Multicompartmental Analysis of [11C]-Carfentanil Binding to Opiate Receptors in Humans Measured by Positron Emission Tomography

Abstract

[11C]-Carfentanil is a high affinity opiate agonist that can be used to localize mu opiate receptors in humans by positron emission tomography (PET). A four-compartment model was used to obtain quantitative estimates of rate constants for receptor association and dissociation. PET studies were performed in five normal subjects in the absence and presence of 1 mg/kg naloxone. Arterial plasma concentration of [11C]-carfentanil and its labeled metabolites were determined during each PET study.

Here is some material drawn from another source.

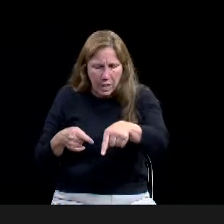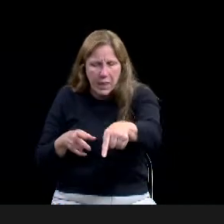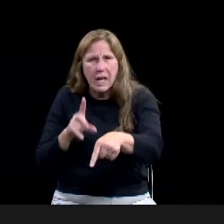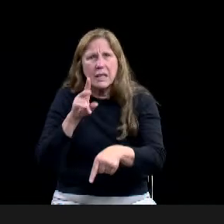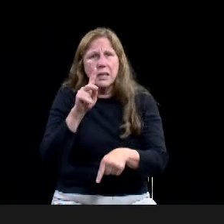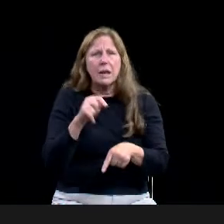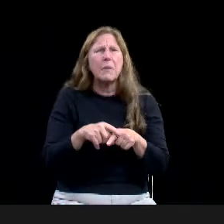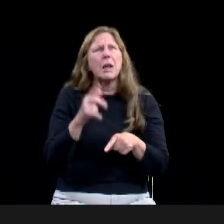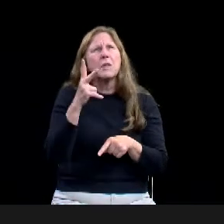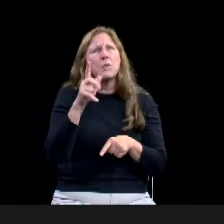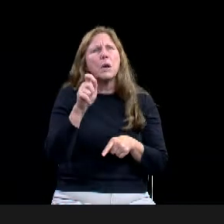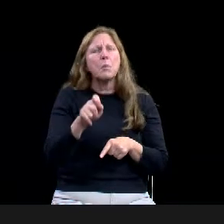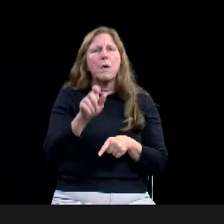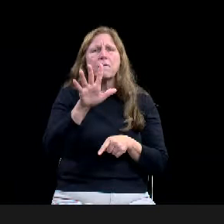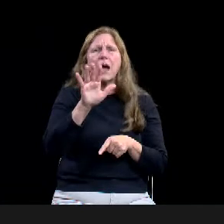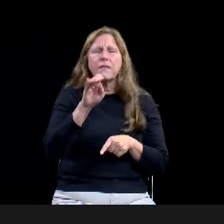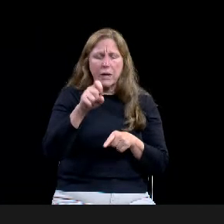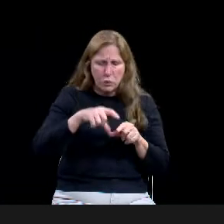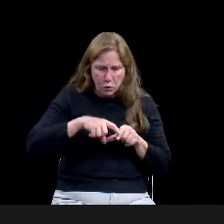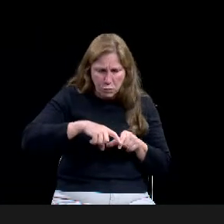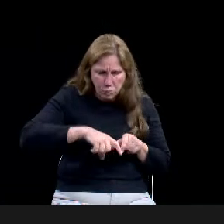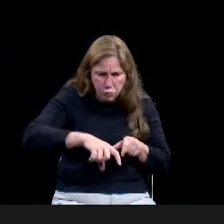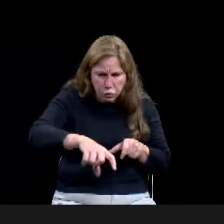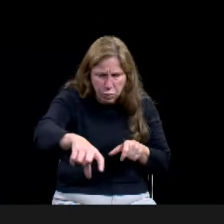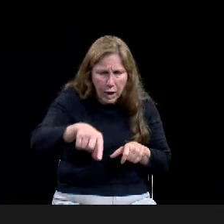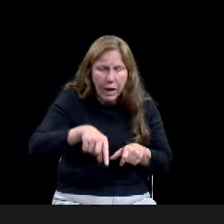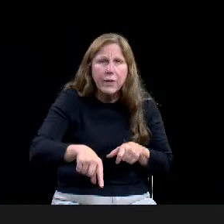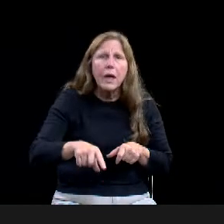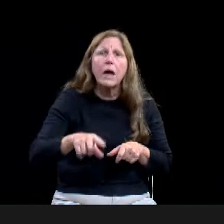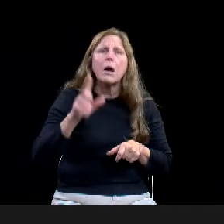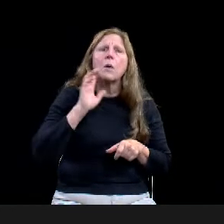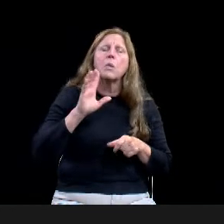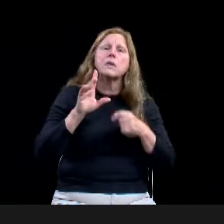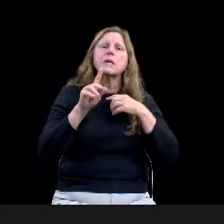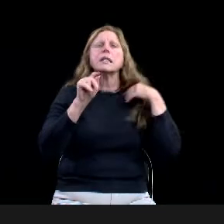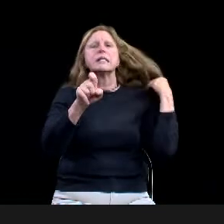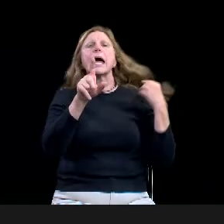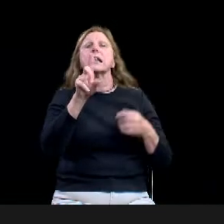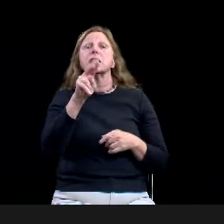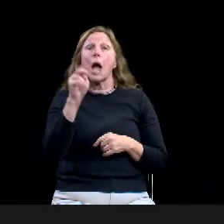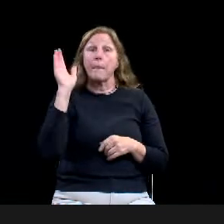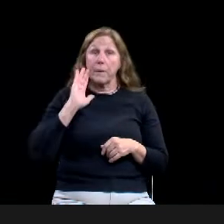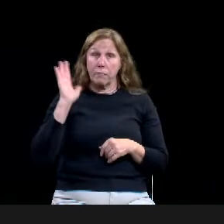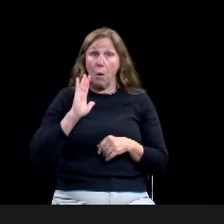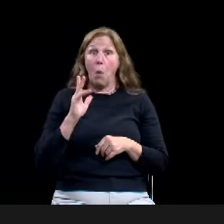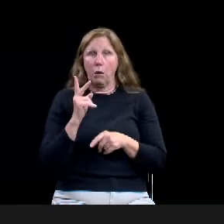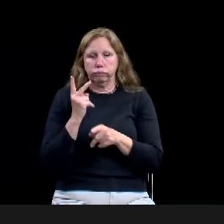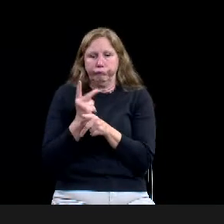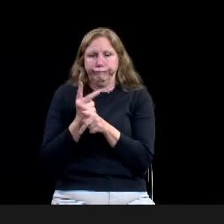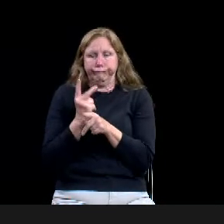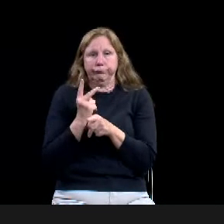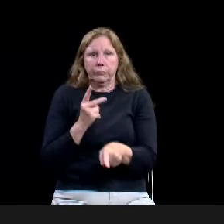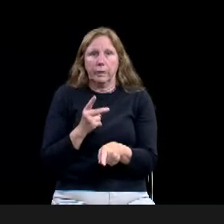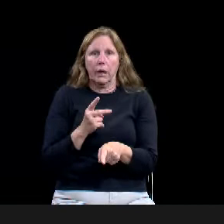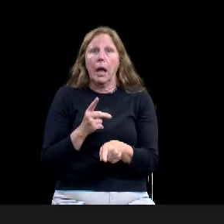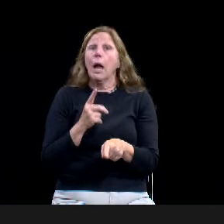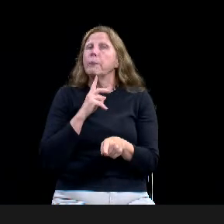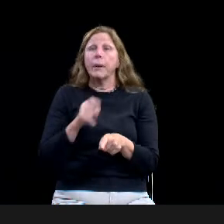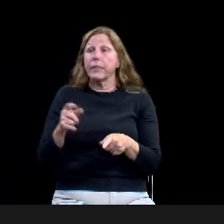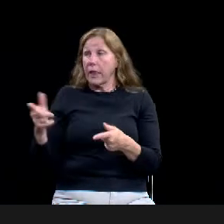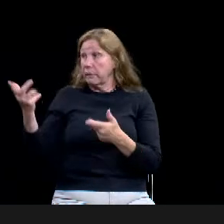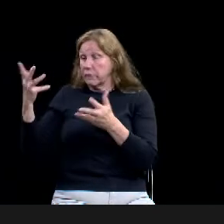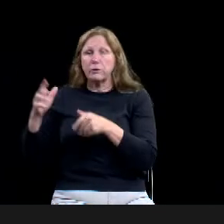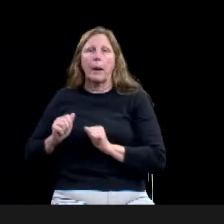that, uh, was turned back to the city, uh, in 2017 with, uh, a couple of other roadways that, uh, really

The value of k3/ k4 = Bmax/ kd was determined for each subject in the presence and absence of naloxone. There was a significant reduction in the value of k3/ k4 from 3.4 ± 0.92 to 0.26 ± 0.13 in the thalamus ( p < 0.01) and from 1.8 ± 0.33 to 0.16 ± 0.065 in the frontal cortex ( p < 0.001). Mean values of frontal cortex/occipital cortex and thalamus/occipital cortex ratios were determined for the interval 35–70 min after injection when receptor binding is high relative to nonspecific binding. The relationship between the measured region/occipital cortex values and the corresponding values of k3/ k4 in the presence and absence of naloxone was: regions/occipital cortex = 0.95 + 0.74 ( k3/ k4) with r = 0.98 ( n = 20). Simulation studies also demonstrated a linear relationship between the thalamus/occipital cortex or frontal cortex/occipital cortex ratio and k3/ k4 for less than twofold increases or decreases in k3/ k4. Simulation studies in which thalamic blood flow was varied demonstrated no significant effect on the region/occipital cortex ratio at 35–70 min for a twofold increase or fourfold decrease in blood flow. Therefore, the region/occipital cortex ratio can be used to quantitate changes in k3/ k4 when tracer kinetic modeling is not feasible.